Why back currencies?

Currencies are backed to ensure that they maintain value. Currency is a necessary tool for governing, but many countries have issued unstable currencies. This makes it difficult for citizens to use the currency effectively and hurts economic growth. A government can print its currency indefinitely, but the more it prints, the less scarce the currency becomes. A government can protect its currency from inflation by acquiring more of the backed asset in order to maintain a credible exchange rate.

A government can back their currency with another asset to reassure citizens that it will retain its value. However, this method will only succeed if citizens trust the promise of the backing. If holders of the currency begin to doubt that the government has enough of the corresponding asset to ensure the promised exchange rate, then the currency may deteriorate rapidly as individuals attempt to exchange their currency for the scarce underlying asset.

What is backing Bitcoin?

Bitcoin is not backed by any asset, or controlled by any person or organization. Therefore, nobody is in a position to make this promise, and they would not gain anything by assuming the liability associated with ensuring the backing. The lack of backing does not mean Bitcoin does not have value. The majority of currencies do not have any backing. By definition, a fiat currency is not backed, and is what every major economy uses to transact.

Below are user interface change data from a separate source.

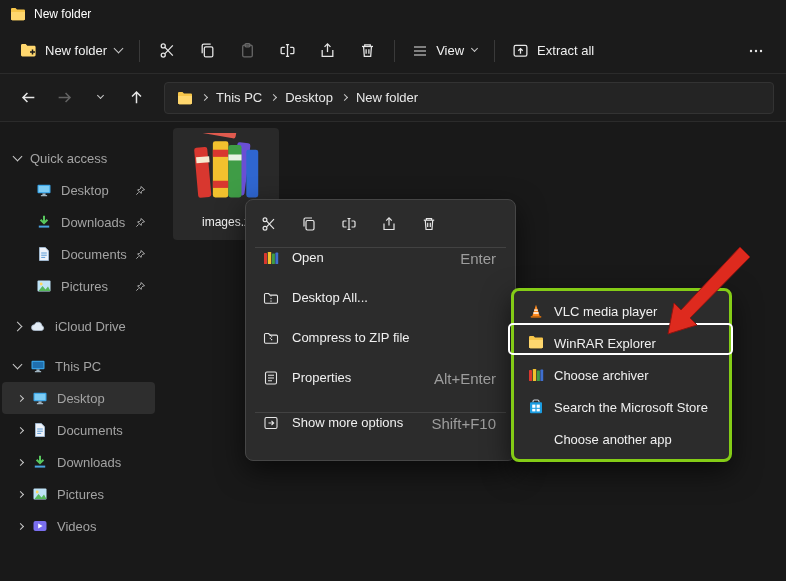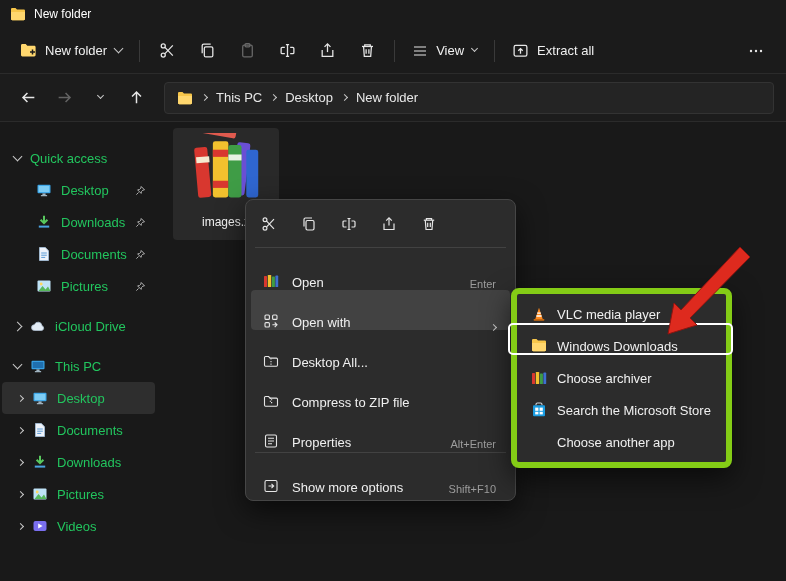--- a/index.html
+++ b/index.html
@@ -39,41 +39,41 @@
   
   .content { flex:1; display:flex; position:relative; background:#191919; }
 
   
   .sidebar { width:157px; padding-top:20px; flex:0 0 auto; }
   .side-row { height:32px; display:flex; align-items:center; gap:9px; padding-left:12px; position:relative; border-radius:4px; margin:0 2px; }
   .side-row.child { padding-left:34px; }
   .side-row.pc-child { padding-left:16px; }
   .side-row.selected { background:#2e2e2e; }
   .side-gap { height:8px; }
-  .side-label { font-size:13px; color:#22c55e; white-space:nowrap; overflow:hidden; }
+  .side-label { font-size:13px; color:#a3a3a3; white-space:nowrap; overflow:hidden; }
   .pin { position:absolute; right:9px; top:10px; }
   .row-icon { width:16px; height:16px; display:inline-flex; flex:0 0 auto; }
 
   
   .main { flex:1; position:relative; }
   .file-tile { position:absolute; left:16px; top:6px; width:106px; height:112px; background:rgba(255,255,255,.07); border-radius:4px; display:flex; flex-direction:column; align-items:center; padding-top:5px; }
   .file-name { font-size:12px; color:#f2f2f2; margin-top:8px; }
 
   
   .context-menu { position:absolute; left:245px; top:199px; width:271px; background:#2c2c2c; border:1px solid #464646; border-radius:8px; box-shadow:0 10px 28px rgba(0,0,0,.6); padding:5px; z-index:10; }
   .cm-iconrow { display:flex; align-items:center; gap:8px; padding:3px 0 5px 2px; }
   .cm-iconbtn { width:32px; height:32px; display:flex; align-items:center; justify-content:center; border-radius:4px; }
   .cm-sep { height:1px; background:#424242; margin:2px 4px; }
-  .cm-item { display:flex; align-items:flex-end; gap:12px; height:40px; padding:0 14px 0 12px; border-radius:4px; font-size:13px; color:#f0f0f0; width:100%; text-align:left; }
+  .cm-item { display:flex; align-items:flex-start; gap:12px; height:40px; padding:0 14px 0 12px; border-radius:4px; font-size:13px; color:#f0f0f0; width:100%; text-align:left; }
   .cm-item .mi { width:17px; height:17px; display:inline-flex; flex:0 0 auto; }
-  .cm-item .shortcut { margin-left:auto; color:#9d9d9d; font-size:11px; }
+  .cm-item .shortcut { margin-left:auto; color:#9d9d9d; font-size:15px; }
   .cm-item.highlight { background:#424242; }
 
   
-  .submenu { position:absolute; left:511px; top:288px; width:221px; background:#2c2c2c; border:6px solid #84cc16; border-radius:8px; box-shadow:0 10px 28px rgba(0,0,0,.6); padding:4px; z-index:11; }
+  .submenu { position:absolute; left:511px; top:288px; width:221px; background:#2c2c2c; border:3px solid #84cc16; border-radius:8px; box-shadow:0 10px 28px rgba(0,0,0,.6); padding:4px; z-index:11; }
   .sm-item { display:flex; align-items:center; gap:10px; height:32px; padding:0 10px; border-radius:4px; font-size:13px; color:#f0f0f0; width:100%; text-align:left; }
   .sm-item .mi { width:16px; height:16px; display:inline-flex; flex:0 0 auto; }
 
   
   .wx-highlight { position:absolute; left:508px; top:323px; width:225px; height:32px; border:2px solid #ffffff; border-radius:5px; z-index:12; pointer-events:none; }
   .red-arrow { position:absolute; left:600px; top:230px; z-index:13; pointer-events:none; }
 </style>
 </head>
 <body>
 
@@ -458,34 +458,20 @@
           <rect x="1" y="3" width="3" height="11" rx=".6" fill="#d8372f"></rect>
           <rect x="4.8" y="2" width="3.4" height="12" rx=".6" fill="#f2c12e"></rect>
           <rect x="8.9" y="3.4" width="3" height="10.6" rx=".6" fill="#3f9c46"></rect>
           <rect x="12.4" y="2.6" width="2.8" height="11.4" rx=".6" fill="#3e6fd0"></rect>
         </svg>
     </span>
     <span>Open</span>
     <span class="shortcut">Enter</span>
   </button>
 
-  <button class="cm-item highlight">
-    <span class="mi">
-      <svg width="16" height="16" viewBox="0 0 16 16" fill="none" stroke="#e6e6e6" stroke-width="1.1">
-          <rect x="2" y="2" width="4.4" height="4.4" rx="1"></rect>
-          <rect x="9.6" y="2" width="4.4" height="4.4" rx="1"></rect>
-          <rect x="2" y="9.6" width="4.4" height="4.4" rx="1"></rect>
-          <path d="M9.4 11.8h4.4M11.7 9.5l2.3 2.3-2.3 2.3"></path>
-        </svg>
-    </span>
-    <span>Open with</span>
-    <span class="shortcut" style="display:inline-flex">
-        <span class="chev right small"></span>
-      </span>
-  </button>
 
   <button class="cm-item">
     <span class="mi">
       <svg width="16" height="16" viewBox="0 0 16 16" fill="none" stroke="#e6e6e6" stroke-width="1.1">
           <path d="M1.5 4.6c0-.6.5-1.1 1.1-1.1h3l1.5 1.6h6.3c.6 0 1.1.5 1.1 1.1v5.9c0 .6-.5 1.1-1.1 1.1H2.6c-.6 0-1.1-.5-1.1-1.1V4.6z"></path>
           <path d="M8 5.4v1.2M8 8v1.2M8 10.6v1.2"></path>
         </svg>
     </span>
     <span>Desktop All...</span>
   </button>
@@ -537,21 +523,21 @@
     </span>
     <span>VLC media player</span>
   </button>
   <button class="sm-item">
     <span class="mi">
       <svg width="16" height="14" viewBox="0 0 16 14">
           <path d="M1 2.2C1 1.5 1.6 1 2.3 1h3.2L7 2.6h6.7c.7 0 1.3.5 1.3 1.2V12c0 .7-.6 1.2-1.3 1.2H2.3C1.6 13.2 1 12.7 1 12V2.2z" fill="#f7c64a"></path>
           <path d="M1 5h14v7c0 .7-.6 1.2-1.3 1.2H2.3C1.6 13.2 1 12.7 1 12V5z" fill="#ffd76e"></path>
         </svg>
     </span>
-    <span>Windows Downloads</span>
+    <span>WinRAR Explorer</span>
   </button>
   <button class="sm-item">
     <span class="mi">
       <svg width="16" height="16" viewBox="0 0 16 16">
           <rect x="1" y="3" width="3" height="11" rx=".6" fill="#d8372f"></rect>
           <rect x="4.8" y="2" width="3.4" height="12" rx=".6" fill="#f2c12e"></rect>
           <rect x="8.9" y="3.4" width="3" height="10.6" rx=".6" fill="#3f9c46"></rect>
           <rect x="12.4" y="2.6" width="2.8" height="11.4" rx=".6" fill="#3e6fd0"></rect>
         </svg>
     </span>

However, a government-issued currency usually derives its stability from the central bank’s control of the quantity of money issued, and the faith its citizens and other nations place in the government’s stability. When this faith is eroded, a fiat currency can depreciate rapidly as citizens and foreign nations try to trade their currency for more stable assets.

For a better comparison to Bitcoin, consider assets that are not issued by a central authority. Precious metals that derive their value from scarcity are similar to Bitcoin in this sense.

Owners of gold are not entitled to exchange it for another valuable asset. Gold is valuable itself. Individuals are generally not worried about gold depreciating because the market has valued gold for millenia. Similarly, Bitcoin’s value comes from the demand for Bitcoin and does not require any backing to maintain this value. It is the first asset in history engineered to be scarce with a fixed supply cap.